-- Begin Extracted entries --

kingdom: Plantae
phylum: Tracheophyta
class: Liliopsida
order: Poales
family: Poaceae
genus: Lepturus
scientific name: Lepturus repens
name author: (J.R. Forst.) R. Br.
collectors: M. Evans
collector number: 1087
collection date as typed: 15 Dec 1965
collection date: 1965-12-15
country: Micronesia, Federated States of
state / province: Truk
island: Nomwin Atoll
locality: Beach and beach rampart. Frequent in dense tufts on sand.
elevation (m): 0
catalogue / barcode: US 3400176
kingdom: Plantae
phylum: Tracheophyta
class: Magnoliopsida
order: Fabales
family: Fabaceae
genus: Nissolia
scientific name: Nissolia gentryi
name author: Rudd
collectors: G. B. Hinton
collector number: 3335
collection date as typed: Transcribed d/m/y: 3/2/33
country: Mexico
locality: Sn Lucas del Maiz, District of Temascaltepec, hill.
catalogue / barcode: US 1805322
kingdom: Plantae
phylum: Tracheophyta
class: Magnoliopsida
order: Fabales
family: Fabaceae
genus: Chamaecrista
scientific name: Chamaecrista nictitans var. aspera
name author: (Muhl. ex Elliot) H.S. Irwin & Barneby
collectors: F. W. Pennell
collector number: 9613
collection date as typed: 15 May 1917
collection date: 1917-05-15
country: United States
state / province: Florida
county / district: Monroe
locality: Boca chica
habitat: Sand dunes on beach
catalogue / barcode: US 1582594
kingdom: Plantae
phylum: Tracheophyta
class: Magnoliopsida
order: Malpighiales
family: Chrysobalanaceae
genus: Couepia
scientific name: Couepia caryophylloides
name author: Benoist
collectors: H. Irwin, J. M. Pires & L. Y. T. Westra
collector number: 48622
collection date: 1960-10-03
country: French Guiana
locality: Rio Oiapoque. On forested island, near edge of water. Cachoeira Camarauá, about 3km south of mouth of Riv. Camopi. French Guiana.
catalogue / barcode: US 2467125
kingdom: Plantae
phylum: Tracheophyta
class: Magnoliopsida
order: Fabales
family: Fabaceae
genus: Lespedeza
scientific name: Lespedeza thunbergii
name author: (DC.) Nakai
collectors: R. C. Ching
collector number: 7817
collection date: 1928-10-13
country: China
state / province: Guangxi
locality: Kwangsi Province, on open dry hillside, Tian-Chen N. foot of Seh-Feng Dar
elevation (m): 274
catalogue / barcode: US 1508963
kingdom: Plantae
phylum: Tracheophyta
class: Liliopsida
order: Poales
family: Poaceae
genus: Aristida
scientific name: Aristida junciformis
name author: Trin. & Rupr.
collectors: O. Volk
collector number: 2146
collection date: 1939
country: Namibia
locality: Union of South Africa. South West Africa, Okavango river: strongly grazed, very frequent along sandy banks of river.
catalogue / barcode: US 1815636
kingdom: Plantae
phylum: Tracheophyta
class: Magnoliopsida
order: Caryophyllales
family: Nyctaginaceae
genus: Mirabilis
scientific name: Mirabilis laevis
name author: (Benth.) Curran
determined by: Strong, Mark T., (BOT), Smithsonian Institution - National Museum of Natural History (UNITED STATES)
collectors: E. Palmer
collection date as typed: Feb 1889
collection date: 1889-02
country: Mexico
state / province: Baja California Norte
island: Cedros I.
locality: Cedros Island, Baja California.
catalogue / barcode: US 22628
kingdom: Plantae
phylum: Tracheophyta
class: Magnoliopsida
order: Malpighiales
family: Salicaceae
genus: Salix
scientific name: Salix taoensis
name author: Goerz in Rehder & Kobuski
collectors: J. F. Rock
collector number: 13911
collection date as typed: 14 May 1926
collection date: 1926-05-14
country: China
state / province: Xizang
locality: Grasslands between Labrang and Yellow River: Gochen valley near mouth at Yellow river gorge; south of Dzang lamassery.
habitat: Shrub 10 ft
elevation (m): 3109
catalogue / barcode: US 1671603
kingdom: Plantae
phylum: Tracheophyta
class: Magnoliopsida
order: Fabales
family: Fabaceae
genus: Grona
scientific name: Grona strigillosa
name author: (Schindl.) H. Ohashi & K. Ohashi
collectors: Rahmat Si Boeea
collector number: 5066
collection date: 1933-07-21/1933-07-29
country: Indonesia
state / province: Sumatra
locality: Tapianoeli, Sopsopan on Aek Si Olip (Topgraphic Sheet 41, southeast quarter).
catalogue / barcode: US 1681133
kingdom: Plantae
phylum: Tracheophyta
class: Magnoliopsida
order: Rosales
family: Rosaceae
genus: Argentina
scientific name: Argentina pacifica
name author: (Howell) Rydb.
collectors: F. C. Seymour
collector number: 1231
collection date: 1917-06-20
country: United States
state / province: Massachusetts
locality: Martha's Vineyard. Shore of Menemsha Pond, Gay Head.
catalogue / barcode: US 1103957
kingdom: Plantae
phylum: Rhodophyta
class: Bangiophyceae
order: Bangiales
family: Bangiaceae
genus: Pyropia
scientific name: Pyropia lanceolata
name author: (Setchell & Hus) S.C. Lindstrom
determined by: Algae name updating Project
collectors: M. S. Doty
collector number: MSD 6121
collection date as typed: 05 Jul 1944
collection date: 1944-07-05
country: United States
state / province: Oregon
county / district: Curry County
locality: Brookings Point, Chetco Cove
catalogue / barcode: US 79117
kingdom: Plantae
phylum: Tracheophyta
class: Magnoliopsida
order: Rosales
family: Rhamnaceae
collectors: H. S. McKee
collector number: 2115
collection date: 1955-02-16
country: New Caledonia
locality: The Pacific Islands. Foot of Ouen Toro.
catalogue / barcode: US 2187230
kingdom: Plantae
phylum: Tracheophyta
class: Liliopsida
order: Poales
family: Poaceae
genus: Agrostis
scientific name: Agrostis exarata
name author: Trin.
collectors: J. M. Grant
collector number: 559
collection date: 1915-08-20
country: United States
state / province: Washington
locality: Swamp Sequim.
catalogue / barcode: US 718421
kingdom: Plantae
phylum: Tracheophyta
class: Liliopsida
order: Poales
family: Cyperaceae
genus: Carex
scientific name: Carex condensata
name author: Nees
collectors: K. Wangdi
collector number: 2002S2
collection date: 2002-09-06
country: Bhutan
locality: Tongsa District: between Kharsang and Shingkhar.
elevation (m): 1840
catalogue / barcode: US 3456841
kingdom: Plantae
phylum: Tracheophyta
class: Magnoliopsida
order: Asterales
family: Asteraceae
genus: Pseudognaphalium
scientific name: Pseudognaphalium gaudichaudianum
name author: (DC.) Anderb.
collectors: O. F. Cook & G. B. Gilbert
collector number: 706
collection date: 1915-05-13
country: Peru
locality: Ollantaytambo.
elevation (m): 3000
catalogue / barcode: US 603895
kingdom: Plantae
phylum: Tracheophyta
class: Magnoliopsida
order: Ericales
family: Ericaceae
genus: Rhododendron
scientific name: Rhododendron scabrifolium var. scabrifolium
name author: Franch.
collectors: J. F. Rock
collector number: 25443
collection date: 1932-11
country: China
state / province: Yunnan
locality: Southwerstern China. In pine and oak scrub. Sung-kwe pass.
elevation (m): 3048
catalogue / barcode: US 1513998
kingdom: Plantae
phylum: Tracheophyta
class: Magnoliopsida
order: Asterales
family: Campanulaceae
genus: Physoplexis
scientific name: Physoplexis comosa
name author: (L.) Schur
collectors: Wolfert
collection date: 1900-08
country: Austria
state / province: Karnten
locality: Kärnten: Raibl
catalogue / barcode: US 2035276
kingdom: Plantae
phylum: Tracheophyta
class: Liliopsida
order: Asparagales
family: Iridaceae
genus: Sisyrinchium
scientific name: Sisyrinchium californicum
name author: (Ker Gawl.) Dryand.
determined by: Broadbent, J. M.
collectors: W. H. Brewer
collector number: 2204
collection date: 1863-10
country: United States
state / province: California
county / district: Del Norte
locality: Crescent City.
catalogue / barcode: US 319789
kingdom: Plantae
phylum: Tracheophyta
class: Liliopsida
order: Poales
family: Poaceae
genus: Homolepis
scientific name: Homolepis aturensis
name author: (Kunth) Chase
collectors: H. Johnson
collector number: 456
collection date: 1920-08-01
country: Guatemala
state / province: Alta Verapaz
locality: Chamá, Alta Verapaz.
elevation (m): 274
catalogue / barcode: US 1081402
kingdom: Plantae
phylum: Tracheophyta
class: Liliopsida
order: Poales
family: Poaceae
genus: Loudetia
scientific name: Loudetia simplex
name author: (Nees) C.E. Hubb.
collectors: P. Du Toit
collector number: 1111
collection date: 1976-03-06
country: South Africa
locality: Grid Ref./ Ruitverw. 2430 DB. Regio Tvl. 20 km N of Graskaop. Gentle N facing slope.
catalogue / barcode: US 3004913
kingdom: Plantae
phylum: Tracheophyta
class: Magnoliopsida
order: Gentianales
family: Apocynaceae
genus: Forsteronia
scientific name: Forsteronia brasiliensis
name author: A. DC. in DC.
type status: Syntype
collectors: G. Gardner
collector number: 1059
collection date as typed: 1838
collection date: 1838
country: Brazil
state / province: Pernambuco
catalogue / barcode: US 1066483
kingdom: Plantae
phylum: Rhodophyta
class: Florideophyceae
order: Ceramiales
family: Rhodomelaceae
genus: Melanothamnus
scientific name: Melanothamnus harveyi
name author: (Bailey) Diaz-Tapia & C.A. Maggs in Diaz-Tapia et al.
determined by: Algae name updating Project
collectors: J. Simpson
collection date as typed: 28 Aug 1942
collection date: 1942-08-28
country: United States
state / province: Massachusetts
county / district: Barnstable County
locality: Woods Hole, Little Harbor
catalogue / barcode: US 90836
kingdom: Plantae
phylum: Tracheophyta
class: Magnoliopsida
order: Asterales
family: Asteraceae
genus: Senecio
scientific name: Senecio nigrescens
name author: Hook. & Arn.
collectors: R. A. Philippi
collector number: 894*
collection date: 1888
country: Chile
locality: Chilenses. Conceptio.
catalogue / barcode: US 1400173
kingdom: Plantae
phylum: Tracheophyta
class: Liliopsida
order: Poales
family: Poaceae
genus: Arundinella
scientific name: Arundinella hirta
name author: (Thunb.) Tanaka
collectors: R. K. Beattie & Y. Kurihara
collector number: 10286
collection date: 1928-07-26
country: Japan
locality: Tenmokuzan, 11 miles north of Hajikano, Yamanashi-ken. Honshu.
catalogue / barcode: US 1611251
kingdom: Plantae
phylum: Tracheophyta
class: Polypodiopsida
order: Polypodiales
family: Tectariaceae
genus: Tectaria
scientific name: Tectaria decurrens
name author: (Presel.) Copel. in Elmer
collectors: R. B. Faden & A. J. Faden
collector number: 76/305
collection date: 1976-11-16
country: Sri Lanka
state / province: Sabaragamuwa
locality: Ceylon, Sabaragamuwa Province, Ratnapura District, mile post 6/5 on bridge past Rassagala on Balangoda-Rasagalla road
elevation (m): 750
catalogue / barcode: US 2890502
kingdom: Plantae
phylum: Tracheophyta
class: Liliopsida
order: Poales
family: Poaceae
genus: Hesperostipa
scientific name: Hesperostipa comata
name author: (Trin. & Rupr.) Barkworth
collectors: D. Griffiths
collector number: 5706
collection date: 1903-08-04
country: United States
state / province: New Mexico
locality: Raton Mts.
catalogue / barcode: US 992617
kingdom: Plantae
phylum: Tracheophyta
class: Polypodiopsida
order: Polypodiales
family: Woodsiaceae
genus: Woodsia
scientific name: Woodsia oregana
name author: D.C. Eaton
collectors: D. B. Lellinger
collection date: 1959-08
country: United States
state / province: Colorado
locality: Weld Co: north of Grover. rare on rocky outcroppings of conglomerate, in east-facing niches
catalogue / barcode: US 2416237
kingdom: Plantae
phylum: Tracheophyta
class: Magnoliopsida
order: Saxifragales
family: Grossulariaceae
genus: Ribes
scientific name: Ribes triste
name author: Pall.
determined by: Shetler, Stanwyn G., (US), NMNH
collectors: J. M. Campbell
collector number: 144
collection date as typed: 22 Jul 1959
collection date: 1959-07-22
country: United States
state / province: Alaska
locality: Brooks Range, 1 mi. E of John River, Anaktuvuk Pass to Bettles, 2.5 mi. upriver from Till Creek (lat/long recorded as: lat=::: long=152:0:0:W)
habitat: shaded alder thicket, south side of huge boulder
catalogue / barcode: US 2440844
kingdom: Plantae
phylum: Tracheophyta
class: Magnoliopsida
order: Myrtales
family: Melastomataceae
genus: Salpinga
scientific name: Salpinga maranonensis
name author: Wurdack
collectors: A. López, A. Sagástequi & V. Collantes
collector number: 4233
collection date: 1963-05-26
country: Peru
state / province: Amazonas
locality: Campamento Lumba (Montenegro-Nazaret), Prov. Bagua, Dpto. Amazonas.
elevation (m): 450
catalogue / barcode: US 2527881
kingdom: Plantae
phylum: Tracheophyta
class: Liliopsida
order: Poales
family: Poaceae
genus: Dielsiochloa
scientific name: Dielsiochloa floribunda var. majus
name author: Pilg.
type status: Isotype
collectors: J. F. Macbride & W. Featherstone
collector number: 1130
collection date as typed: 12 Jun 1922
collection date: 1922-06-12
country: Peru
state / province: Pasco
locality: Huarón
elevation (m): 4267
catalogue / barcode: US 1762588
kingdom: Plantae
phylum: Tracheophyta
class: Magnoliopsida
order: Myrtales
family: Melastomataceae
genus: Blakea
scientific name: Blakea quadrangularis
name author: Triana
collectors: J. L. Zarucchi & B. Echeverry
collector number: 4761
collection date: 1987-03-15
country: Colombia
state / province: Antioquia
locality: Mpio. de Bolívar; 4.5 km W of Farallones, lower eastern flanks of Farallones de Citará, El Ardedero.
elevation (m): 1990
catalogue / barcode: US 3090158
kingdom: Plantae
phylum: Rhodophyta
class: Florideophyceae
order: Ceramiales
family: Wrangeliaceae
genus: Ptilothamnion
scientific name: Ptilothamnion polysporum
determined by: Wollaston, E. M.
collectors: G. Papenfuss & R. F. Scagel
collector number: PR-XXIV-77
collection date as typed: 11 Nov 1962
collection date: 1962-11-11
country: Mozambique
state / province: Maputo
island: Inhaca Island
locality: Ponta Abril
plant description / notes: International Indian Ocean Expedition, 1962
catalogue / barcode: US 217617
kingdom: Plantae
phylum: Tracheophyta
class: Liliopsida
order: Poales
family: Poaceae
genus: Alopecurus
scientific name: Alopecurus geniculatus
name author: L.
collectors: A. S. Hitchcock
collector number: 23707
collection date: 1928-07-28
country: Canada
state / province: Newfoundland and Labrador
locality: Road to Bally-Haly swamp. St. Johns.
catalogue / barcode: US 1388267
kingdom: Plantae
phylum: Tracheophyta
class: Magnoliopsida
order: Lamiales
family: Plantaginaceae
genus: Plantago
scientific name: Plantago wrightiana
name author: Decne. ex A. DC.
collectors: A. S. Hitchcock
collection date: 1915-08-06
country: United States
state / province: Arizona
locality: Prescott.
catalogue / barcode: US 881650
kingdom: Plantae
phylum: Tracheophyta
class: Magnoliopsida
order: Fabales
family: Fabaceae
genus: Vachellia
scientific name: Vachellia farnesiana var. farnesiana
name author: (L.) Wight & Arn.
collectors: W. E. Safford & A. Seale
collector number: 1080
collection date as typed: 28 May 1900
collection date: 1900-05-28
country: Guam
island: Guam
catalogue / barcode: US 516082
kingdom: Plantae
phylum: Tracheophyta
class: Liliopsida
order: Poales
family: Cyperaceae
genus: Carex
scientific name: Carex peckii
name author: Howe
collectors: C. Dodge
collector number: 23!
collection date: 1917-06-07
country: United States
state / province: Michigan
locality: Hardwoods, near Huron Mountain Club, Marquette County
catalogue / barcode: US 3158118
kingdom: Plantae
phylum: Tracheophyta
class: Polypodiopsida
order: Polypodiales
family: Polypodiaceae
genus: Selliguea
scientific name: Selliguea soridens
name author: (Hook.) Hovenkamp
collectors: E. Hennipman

-- End Extracted entries --

● Work to do:
Output the stretch from the line containing "state / province: Alaska" through the line containing "locality: Huarón", both ends included, as a JSON list of strings with one string per line and blank lines omitted.

● Output below:
[
  "state / province: Alaska",
  "locality: Brooks Range, 1 mi. E of John River, Anaktuvuk Pass to Bettles, 2.5 mi. upriver from Till Creek (lat/long recorded as: lat=::: long=152:0:0:W)",
  "habitat: shaded alder thicket, south side of huge boulder",
  "catalogue / barcode: US 2440844",
  "kingdom: Plantae",
  "phylum: Tracheophyta",
  "class: Magnoliopsida",
  "order: Myrtales",
  "family: Melastomataceae",
  "genus: Salpinga",
  "scientific name: Salpinga maranonensis",
  "name author: Wurdack",
  "collectors: A. López, A. Sagástequi & V. Collantes",
  "collector number: 4233",
  "collection date: 1963-05-26",
  "country: Peru",
  "state / province: Amazonas",
  "locality: Campamento Lumba (Montenegro-Nazaret), Prov. Bagua, Dpto. Amazonas.",
  "elevation (m): 450",
  "catalogue / barcode: US 2527881",
  "kingdom: Plantae",
  "phylum: Tracheophyta",
  "class: Liliopsida",
  "order: Poales",
  "family: Poaceae",
  "genus: Dielsiochloa",
  "scientific name: Dielsiochloa floribunda var. majus",
  "name author: Pilg.",
  "type status: Isotype",
  "collectors: J. F. Macbride & W. Featherstone",
  "collector number: 1130",
  "collection date as typed: 12 Jun 1922",
  "collection date: 1922-06-12",
  "country: Peru",
  "state / province: Pasco",
  "locality: Huarón"
]